The goal of our study is to develop just such a tool to detect MSs in DNA sequences. To this end, we have designed software called MsDetector that attempts to remedy the limitations of the currently available tools. The parameters of our software tool were optimized using machine-learning algorithms. MsDetector does not require a library of known MSs or a list of motifs. Therefore, we expect MsDetector to produce consistent results across studies. In addition, MsDetector can process a whole human chromosome in a few minutes on a regular personal computer.
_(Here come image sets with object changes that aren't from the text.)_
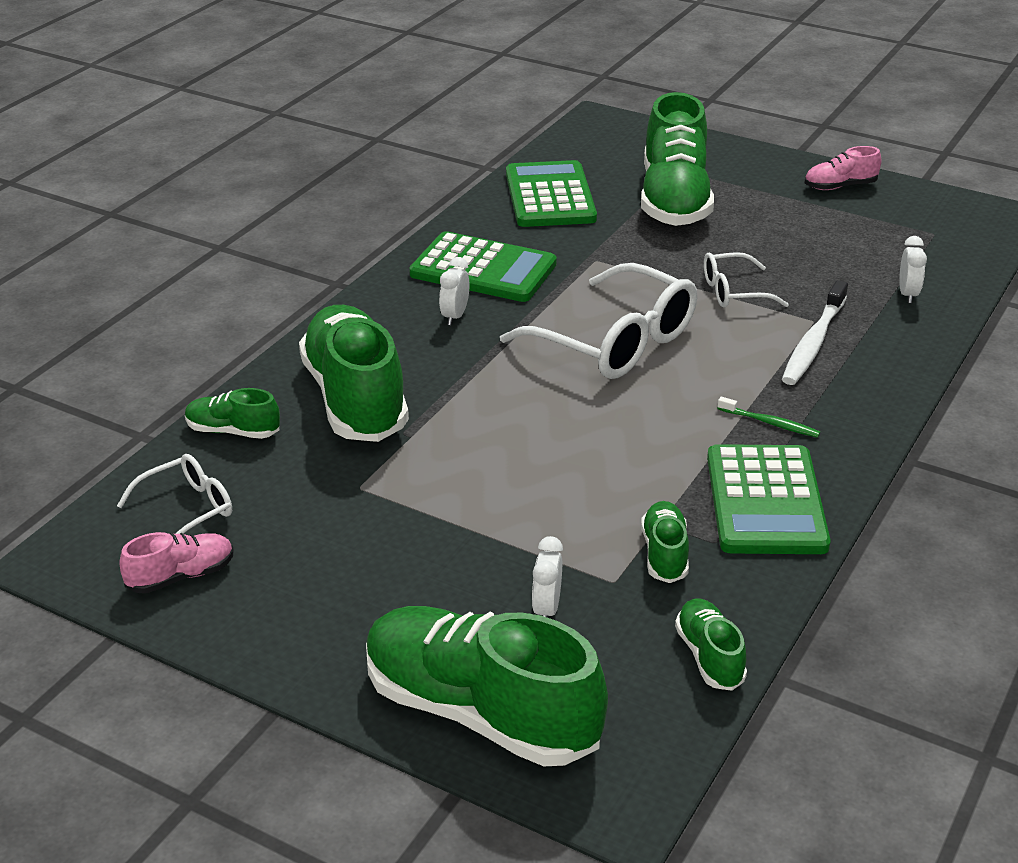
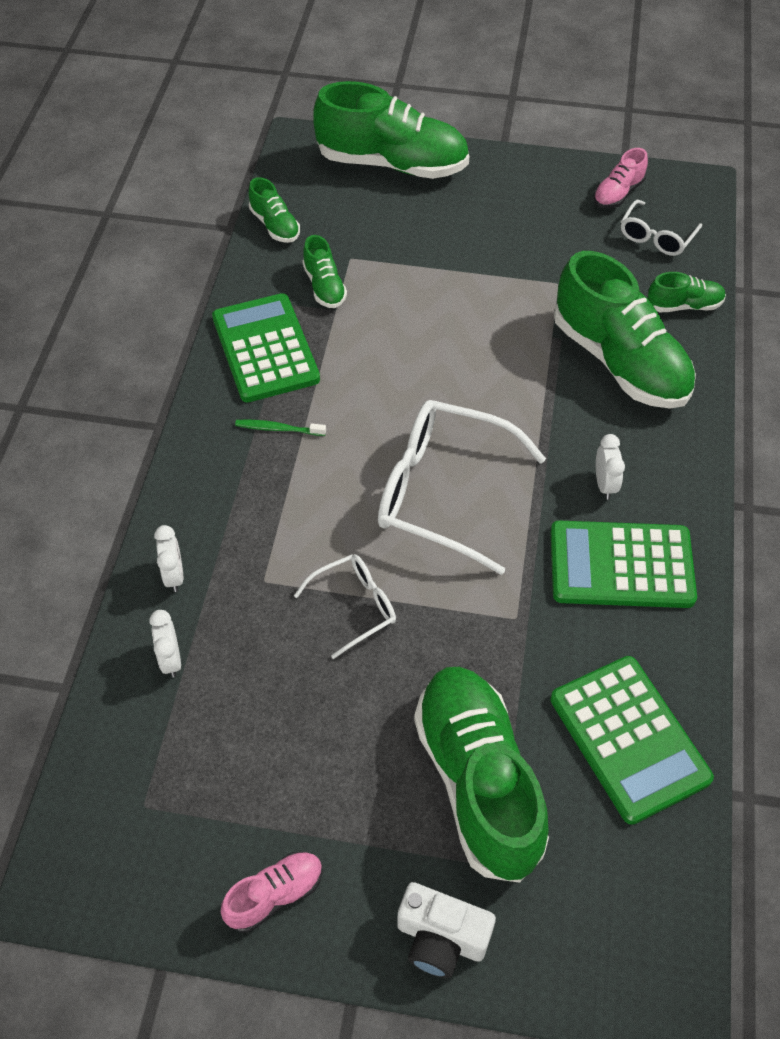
camera: 160 degrees right, 20 degrees up
(546, 609) = (384, 230): white clock -> white clock (174, 575)
(731, 156) = (441, 938): none -> white camera
(813, 343) = (259, 546): white toothbrush -> none

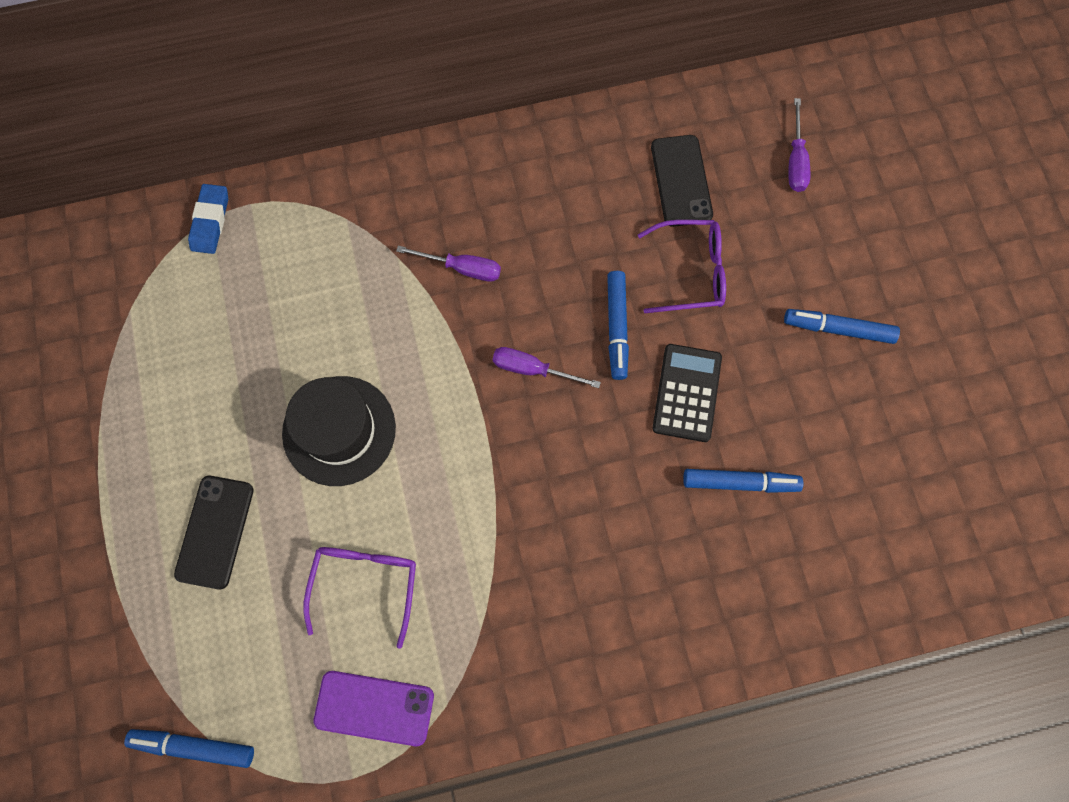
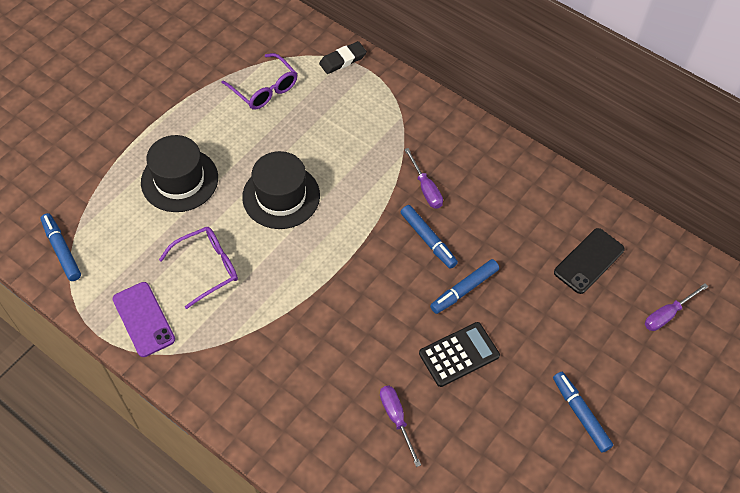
camera: 50 degrees right, 15 degrees down
(210, 221) = (343, 60): blue eraser -> black eraser
(215, 531) = (179, 180): black phone -> black hat
(532, 369) = (399, 264): purple screwdriver -> purple screwdriver (396, 419)
(691, 272) = (536, 305): purple glasses -> purple glasses (264, 89)
(740, 482) = (429, 422): blue marker -> blue marker (428, 240)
We incorporated a supervised-learning approach into our design. Labeled data are required for supervised-learning algorithms. For example, the labeled data required in our study to train a tool to detect MSs consisted of two sets of sequences: (i) DNA sequences that are known to include MSs and (ii) DNA sequences that are not likely to include MSs. To obtain such data, we used RepeatMasker to obtain MS sequences. Genomic sequences that did not overlap with MSs located by RepeatMasker comprised the other set unlikely to include MSs. Then, we trained a hidden Markov model (HMM) on these two sets to detect MSs. To reduce the false detection rate, the HMM detections were processed by a filter to remove spurious detections. Again, we applied a supervised-learning algorithm to obtain such a filter. We regarded the filtering problem as a classification problem where we distinguished between true and false detections. Therefore, we trained a general linear model (GLM) to obtain a classifier that functioned as the filter. As before, two sets of labeled data are required to train the filter. HMM detections that overlapped with MSs located by RepeatMasker comprised one of the two sets. The other set consisted of HMM detections found in shuffled DNA sequences. The human chromosome 20 and its shuffled version were divided into three segments to train, validate and test MsDetector. We followed the train–validate–test approach to make sure that MsDetector performance during training is very similar to its performance on unseen data, i.e. to avoid over-fitting.
MsDetector is both memory- and time-efficient. The memory requirement and the run time are linear with respect to the length of the input sequence. Due to the advantages of the supervised-learning algorithms, the user is not required to adjust any parameters or provide any filtering criteria. In sum, the contribution of our study comprises a software tool called MsDetector. The tool can locate perfect and approximate MSs. The advantages of MsDetector are as follows:
- The user is not required to optimize the parameters.
- There is no need to provide a library of known MSs.
- There is no need to specify motif patterns.
- It is efficient in terms of memory and time and
- It produces consistent results across studies.